The Foreign Office should change its travel advice to stop people going to Egypt, a senior Conservative MP has said.
Patrick Mercer said travel companies should also stop offering holidays to resorts in the crisis-stricken country. Some tour operators have been advertising cut-price deals to the country.
Mr Mercer told ITV Daybreak: "If we pretend that things are going to improve in Egypt, we're wrong. We must get our people out. Other nations have done that already. If we don't then - excuse the pun - our nationals become a hostage to fortune, literally.
The Foreign Office is advising against all but essential travel to Cairo, Alexandria, Luxor and Suez and recommends that British nationals without a pressing need to be in Cairo, Alexandria or Suez leave by commercial means where it is safe to do so.

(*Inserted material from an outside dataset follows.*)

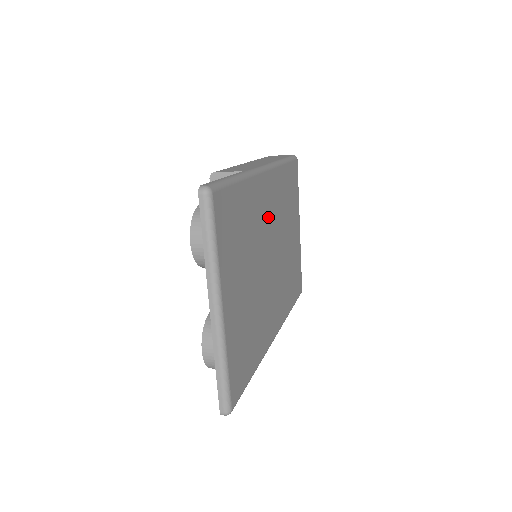
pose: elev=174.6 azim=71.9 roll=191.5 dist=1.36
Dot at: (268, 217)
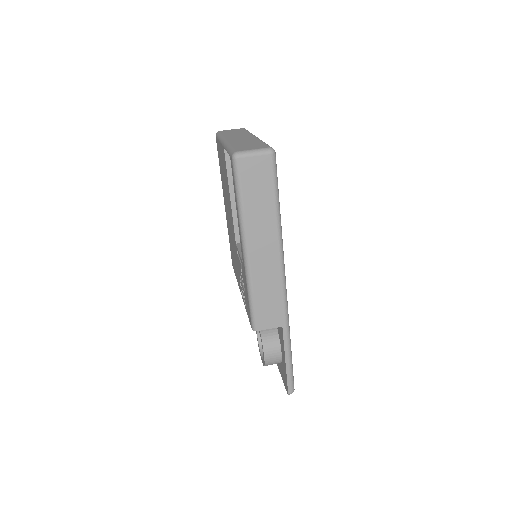
Dot at: occluded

Downing Street has said the travel advice remained under review in a fast-moving situation. Foreign Office minister Alistair Burt said the majority of Britons who wanted to had managed to leave.
A spokeswoman for Thomson and First Choice Holidays said: "The majority of our customers are in Sharm el Sheikh, which is over eight hours away from Cairo and Alexandria where the majority of the troubles are.
"Sharm el Sheikh kind of acts as its own country because of it being on the Sinai Peninsula and the agreement the Egyptians have with the Israelis. It is very much kept as a separate entity in itself. Therefore, we feel that travel to Sharm el Sheikh at the moment is perfectly safe."
About 30 Britons are expected to leave Egypt today after spending the night in the terminal at Cairo. Up to 20 consular staff were at the airport, some sleeping there to help those stranded. The Government has not chartered planes to evacuate nationals, unlike the United States.
But some tourists arriving back at Heathrow were critical of the level of support offered by consular staff at Cairo airport. Semi-retired couple Bob Gooderick, 61, and his wife Carol, 62, from Oxford, were forced to spend the night on the floor of the airport after their BMI flight was cancelled.
"We purchased a piece of cardboard from a man at the airport so we did not have to sleep on the marble floor," said Mr Gooderick. "When we arrived at the airport there was nobody there to talk to, no information, we were left completely to our own devices. There was no consular information available."